I spent much of my July 4th touring Clonmacnoise, the site of a Celtic Christian monastic community founded by St. Ciaran sometime around 548 AD. Admittedly, I’m not sure that my spirit—at first, at least—was in the best place to make the most of my visit. I awoke to a somewhat grey and windy morning; not exactly the weather I had hoped for. And to make matters worse, I was feeling a bit more sore than expected after suffering a minor tumble off my bicycle yesterday. (Happily, both the bicycle and its rider are fine.)

The bigger challenge, however, had to do with my expectations. I was hoping that I was going to see some impressive remnants from this ancient Christian community. (And in that regard, Clonmacnoise didn’t disappoint!) But I think that what I also wanted was for “the holiness of the place” to rub off on me in an almost mystical fashion. I wanted the sacred setting and the legendary devotion of its former residents to instill magically within me a sense of God’s presence.

Of course, I don’t think I’m the only one who has wanted to be what we could describe as “a tourist to holiness.” Much like we go to Disney World anticipating a boost of joy from “the happiest place on earth,” I think we’re sometimes tempted to seek out sacred sites and experiences—a retreat center or a church service, a mountaintop or a Bible study—assuming that we’re almost automatically going to be closer to God coming out than we were going in.

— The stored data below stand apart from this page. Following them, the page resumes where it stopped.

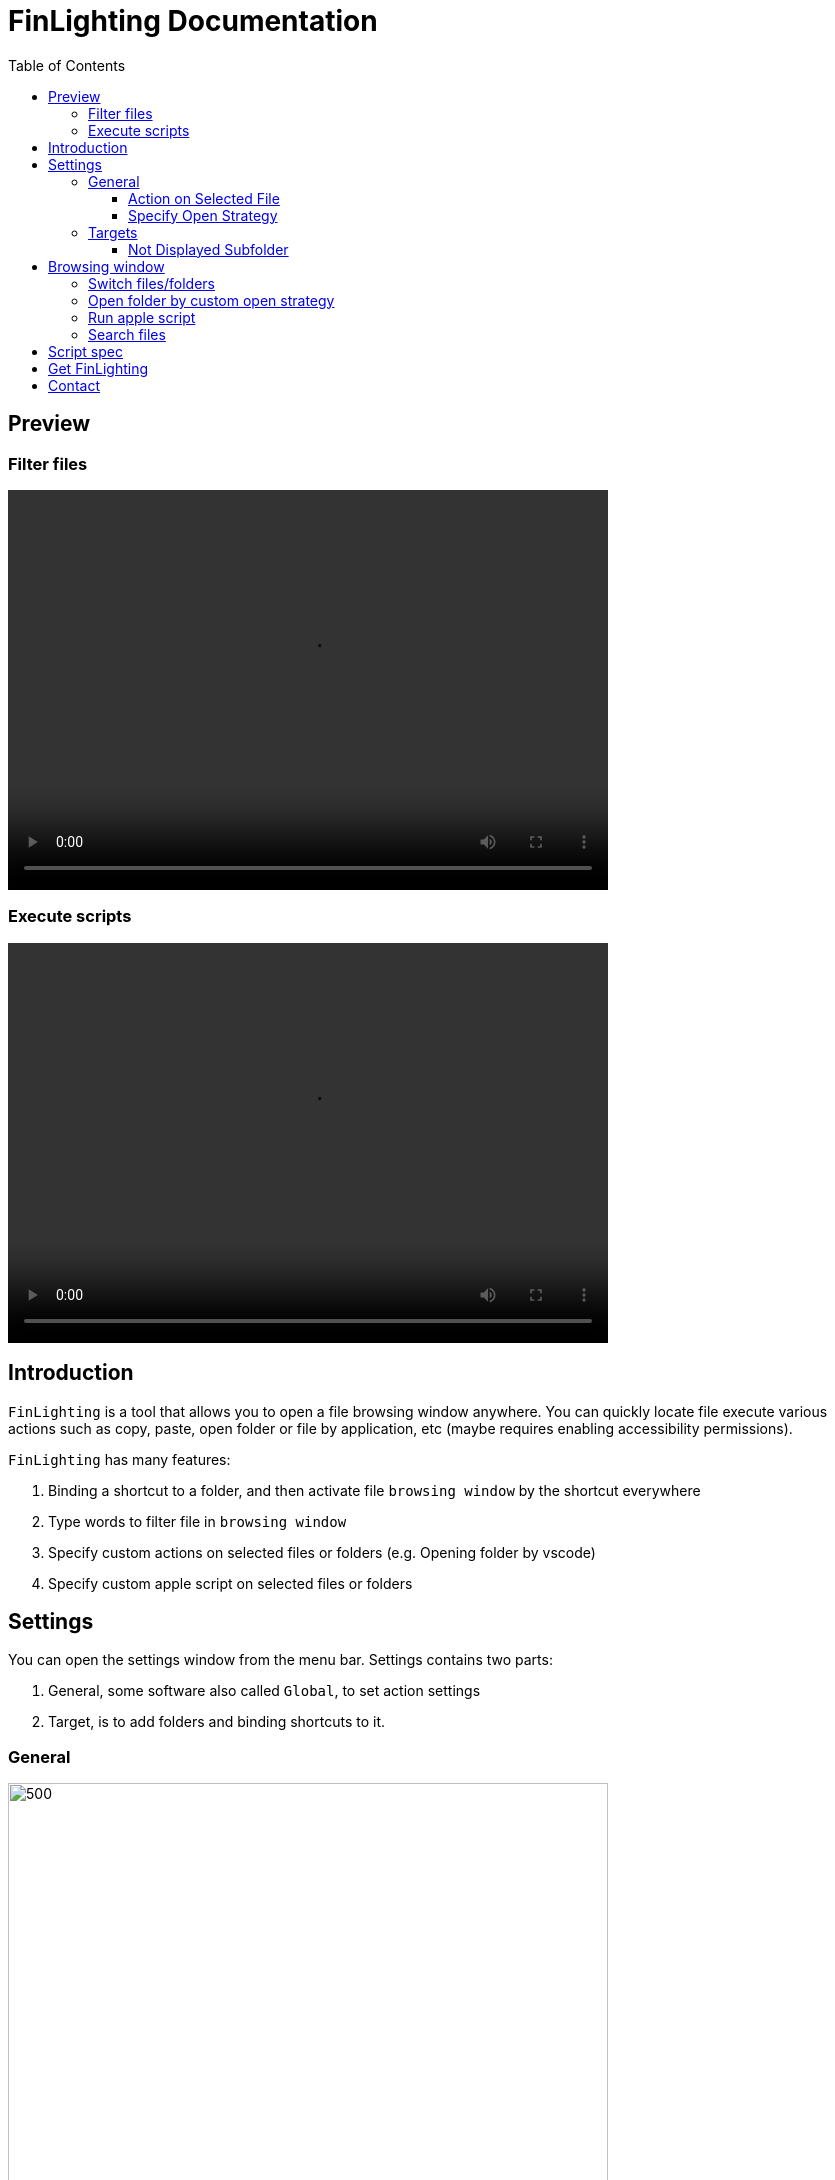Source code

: :toc:
:toc-placement: left
:toclevels: 4
:!last-update-label:
:nofooter:
:subtitle: escape from ls, cd, ls...


= FinLighting Documentation

== Preview

=== Filter files
video::video/preview-normal.mov[width=600, height=400]

=== Execute scripts

video::video/preview-script.mov[width=600, height=400]



== Introduction

`FinLighting` is a tool that allows you to open a file browsing window anywhere. You can quickly locate file execute various actions such as copy, paste, open folder or file by application, etc (maybe requires enabling accessibility permissions).

`FinLighting` has many features:

. Binding a shortcut to a folder, and then activate file `browsing window` by the shortcut everywhere
. Type words to filter file in `browsing window`
. Specify custom actions on selected files or folders (e.g. Opening folder by vscode)
. Specify custom apple script on selected files or folders

==  Settings

You can open the settings window from the menu bar.
Settings contains two parts:

. General, some software also called `Global`, to set action settings
. Target, is to add folders and binding shortcuts to it.

=== General


image::images/settings.png[500,600]

General includes some basic configuration options:

. `Launch At Login` : Allow `FinLighting` active at login
. `Enable File Preview` : to preview file.

. `Maxnum Of Search Result` : The maximum number of displayed search results.


==== Action on Selected File

In this section, you can specify local shortcut for every action,

. `For Enter Key`: Specify action for Enter key
. `Copy Path`: Copy path of selected item to Clipboard
. `Copy Paste` : Copy and paste selected item to work space you are working on
. `Move To Trash`: Move selected item to trash
. `Run Apple Script`: Run script for folder or file you selected, must follow the  <<Script-spec,Script spec>>

[[specify-custom-actions]]
==== Specify Open Strategy

`Open Strategy` enable you to execute different actions on various targets. Imagine you have a folder
named `frontendProjects` that contains many projects like `website-a`, `website-b`,
you like use `Visual Studio Code` to open and edit these projects,
you can specify the `Match Rule` is `frontendProjects/*`, `Target Type` is `Folder`, `Action Type` is `Open with app`,
and choose `Visual Studio Code` as `Executable Path`, once you press the shortcut you specified on `website-a` or `website-b`,
`Visual Studio Code` will open these folders

You can add the rules for opening specified folders by applications as example above, `Apple script` is supported as well,
if `Action Type` is `Run with script`, you should choose the path of apple script as `Executable Path`, your script must follow  <<Script-spec,Script spec>>

`FinLighting` supports various `Match Rule`

. `pass:[*.png]` means all png files
. `pass:[frontendProjects/*]` means subfolders or subfiles of frontendProjects
. `pass:[frontendProjects/**]` means all folders or files in frontendProjects
. `pass:[frontendProjects/**/*(.jpg|.png)]` means all jpg or png files in frontendProjects

You can add many rules, but `FinLighting` always execute actions for first-matched rule
A blank rule always be matched, `FinLighting` recommend you add blank rule to last as default action

=== Targets

image::images/targets.png[500,600]

Targets allows you to set up a shortcut key for a directory you want to binding,
so you can quickly open the `browsing window` by the shortcut.


====  Not Displayed Subfolder

Specify folders that will not be displayed in  `browsing window`, the rule is same with <<specify-custom-actions,Specify custom actions>>
For example:

. `pass:[*.png]` means all png files
. `pass:[frontendProjects/*]` means subfolders or subfiles of frontendProjects
. `pass:[frontendProjects/**]` means all folders or files in frontendProjects
. `pass:[frontendProjects/**/*(.jpg|.png)]` means all jpg or png files in frontendProjects

== Browsing window

=== Switch files/folders

Once you create a `Target Folder` and binding shortcut to it, you can use the shortcut to open a `browsing window` everywhere.

image::images/search.png[500,600]

`browsing window` has two main sections:

. Input Field: Type a file name directly to search, or type text starting with "/" to quickly filter files or folders.
. File List: The first column shows the parent folder, the second column shows the current folder, and the third column displays subfolders.


You can type words to filter folders/files or use arrow keys to change folders/files selected


video::video/change-files.mov[width=600, height=400]


=== Open folder by custom open strategy

image::images/filter.jpg[500,600]

Like the image above, we have a file whose path is xcodeProjects/demo, you can type `/xco/demo` to locate the file, and yes you don't need to type the entire path name or file name

If you add rule to `Match Rule`: `pass:[xcodeProjects/**/*.xcodeproj]`, and specify the action
to `open with xcode`
in  <<specify-custom-actions,Specify custom actions>>
, you can immediately open the folder with xcode


=== Run apple script

Once you select a file or folder, you can execute actions such as copy, copy path, move to trash, and execute script.
To execute scripts, you must follow the  <<Script-spec,Script spec>>

video::video/run-script.mov[width=600, height=400]


=== Search files

You can use Tab key to switch to search model to search files in folder you selected

[[Script-spec]]
== Script spec
. The script must be put to `~/Library/Application Scripts/ink.ypg.FinLighting`
. The script must be declared as
[source]
----
on doAction(absolutPath)
    // code
end doAction

----


== Get FinLighting

[link=https://apps.apple.com/us/app/finlighting/id6737697840]
image::images/app-store-badge.svg[]

== Contact
If you have any suggestions or questions, please contact me at lightsofts@hotmail.com.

Happily, God is good. And because He graciously wishes to give His children good gifts, we often do receive a “spiritual pick-me-up” from these “visits to the sacred.” But as I sat there thinking about the men and women who sought Christ at Clonmacnoise over the centuries, it occurred to me that probably very few of them received a “jolt of Divine energy” just because they showed up. No, it was in the daily process of being still, studying scripture, and praying (not to mention, of course, sharing in all the mundane tasks that were part of doing life together) that they learned—not how to be “bowled over” by God in the extra-ordinary—but how to be drawn closer to God in the ordinary. To borrow the words of Brother Lawrence, they discovered “The Practice of the Presence of God,” which can happen in every place, and not just those places that have been hallowed by centuries of Christian worship and prayer.

As I sat pondering this, the Lord brought to mind a passage of scripture that I used in a sermon not too long ago: “Blessed are those whose strength is in You, whose hearts are set on pilgrimage” (Psalm 84:5, emphasis added). Perhaps it’s not in visiting some “outpost” of God’s kingdom that we should most expect to find God’s presence, but in learning to find Him on the way. And with that thought in mind, I was able to be still, to pray, and to sense God’s presence in a fresh way. And that has made my visit to Clonmacnoise holy indeed.

Because I don’t have very good Wi-Fi in the place I’m staying, I’ll have to wait for another time to post some photos.. I’ll be leaving Clonmacnoise tomorrow morning and cycling to a town called Athboy. Please pray for safe travels, and for the ability to slow down and perceive God in the journey.